You may recall the story FD Luxe did last year about Dallas’ fabled Playboy Club. The surprisingly wholesome pleasure den (no nudity or touching allowed) lasted five years from the late ’70s to the early ’80s in a high-rise off Central Expressway. The building — now owned by SMU — also hosted the Dallas Cowboys team offices and players Tony Dorsett and Ed “Too Tall” Jones were regulars. Former offensive tackle Ralph Neely was also a big fan.
Well, we received an email update from Bunny Twinky (a.k.a. Karen Kurch, who used Twinky because there was already a Bunny Karen — Karen Criswell Drennan, whose father is former TV news anchor John Criswell) that the club’s former bunnies, bouncers and friends are getting together to relive old times this weekend at the Hyatt Regency Hotel. (Interested? You can find the Dallas bunnies on, where else, Facebook.) One person that we hope makes it is Paul Heckmann. Who, you ask? Heckmann is the former male model and Playboy Club alum who reprised his role from 31 years ago as Patrick Duffy‘s stand-in on Dallas. No, you can’t make this stuff up.

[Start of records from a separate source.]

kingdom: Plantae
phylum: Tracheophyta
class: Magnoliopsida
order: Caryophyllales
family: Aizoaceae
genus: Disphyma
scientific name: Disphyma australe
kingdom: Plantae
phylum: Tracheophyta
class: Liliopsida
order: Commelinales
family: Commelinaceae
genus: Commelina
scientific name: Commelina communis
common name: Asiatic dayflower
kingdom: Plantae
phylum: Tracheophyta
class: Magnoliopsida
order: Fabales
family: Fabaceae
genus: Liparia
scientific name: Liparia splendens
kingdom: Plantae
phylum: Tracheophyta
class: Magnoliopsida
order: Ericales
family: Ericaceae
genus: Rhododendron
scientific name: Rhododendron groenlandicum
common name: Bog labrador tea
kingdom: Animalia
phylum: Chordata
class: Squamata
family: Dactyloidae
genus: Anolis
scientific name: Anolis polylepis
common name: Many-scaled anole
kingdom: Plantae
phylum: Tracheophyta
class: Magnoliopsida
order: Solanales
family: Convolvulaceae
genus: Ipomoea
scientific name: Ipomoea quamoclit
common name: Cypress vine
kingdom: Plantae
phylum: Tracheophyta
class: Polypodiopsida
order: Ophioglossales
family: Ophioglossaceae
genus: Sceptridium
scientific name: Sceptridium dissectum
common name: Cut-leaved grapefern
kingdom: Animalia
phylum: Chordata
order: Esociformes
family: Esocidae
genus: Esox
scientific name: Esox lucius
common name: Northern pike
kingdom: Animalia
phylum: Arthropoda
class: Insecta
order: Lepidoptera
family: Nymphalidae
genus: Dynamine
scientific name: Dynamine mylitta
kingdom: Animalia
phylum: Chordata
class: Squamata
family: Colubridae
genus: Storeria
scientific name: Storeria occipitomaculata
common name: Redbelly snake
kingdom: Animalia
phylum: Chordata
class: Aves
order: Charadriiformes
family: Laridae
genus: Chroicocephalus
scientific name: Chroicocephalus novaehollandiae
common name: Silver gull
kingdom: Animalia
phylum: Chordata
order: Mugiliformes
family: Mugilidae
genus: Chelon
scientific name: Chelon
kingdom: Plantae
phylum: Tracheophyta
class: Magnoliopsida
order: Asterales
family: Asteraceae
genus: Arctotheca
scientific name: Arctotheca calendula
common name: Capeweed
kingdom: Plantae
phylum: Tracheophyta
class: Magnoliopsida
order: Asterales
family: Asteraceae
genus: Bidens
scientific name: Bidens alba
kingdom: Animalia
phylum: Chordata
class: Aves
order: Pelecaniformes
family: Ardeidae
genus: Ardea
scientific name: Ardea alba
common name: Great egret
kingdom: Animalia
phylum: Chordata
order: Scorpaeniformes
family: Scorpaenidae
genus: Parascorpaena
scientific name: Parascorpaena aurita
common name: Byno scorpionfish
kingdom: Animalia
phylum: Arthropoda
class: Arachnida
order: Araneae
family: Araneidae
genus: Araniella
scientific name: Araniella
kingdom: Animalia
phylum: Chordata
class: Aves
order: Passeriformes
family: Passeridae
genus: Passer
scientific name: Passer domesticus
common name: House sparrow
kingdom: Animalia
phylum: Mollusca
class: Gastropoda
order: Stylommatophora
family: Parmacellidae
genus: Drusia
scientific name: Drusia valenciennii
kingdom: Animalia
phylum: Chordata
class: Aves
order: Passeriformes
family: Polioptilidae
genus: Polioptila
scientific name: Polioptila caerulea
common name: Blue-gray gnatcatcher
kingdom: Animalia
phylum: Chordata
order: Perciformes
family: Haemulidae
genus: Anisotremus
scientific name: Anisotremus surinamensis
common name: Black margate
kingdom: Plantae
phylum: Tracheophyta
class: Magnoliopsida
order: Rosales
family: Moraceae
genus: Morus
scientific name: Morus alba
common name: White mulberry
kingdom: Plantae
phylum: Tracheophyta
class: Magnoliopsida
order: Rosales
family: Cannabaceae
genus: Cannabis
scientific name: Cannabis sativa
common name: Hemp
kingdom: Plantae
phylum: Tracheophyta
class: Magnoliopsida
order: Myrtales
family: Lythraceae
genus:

In the spirit of the occasion, we bring back these four pieces of Dallas Playboy Club trivia:
- “When Hugh Hefner visited the club, he had his entourage stand around and flash him with strobes so that when they shot video, it looked like he was being mobbed by photographers.” — former maître d’ “Big” Dan Nolte of Plano
- On the famous rivalry between the Dallas Cowboys Cheerleaders and the Playboy bunnies: “It became a little war. They were jealous of us. You could do a job that paid $15 a game or $300 a night. You pick.” — Bunny Karen
- Sure, the signature Bunny Dip was a ladylike and cleavage-protecting way to serve cocktails, but Bunny Twinky (who shared a house off Greenville Avenue with bunnies Crystal and Cinnamon) says there was also a ritual for presenting cigarettes on a tray: “Open the pack, light one up and slip it halfway back into the pack, filter side in.”
- The most generous tip the maître d’ ever received was a gold watch. He later sold it to buy a wedding ring for his future wife.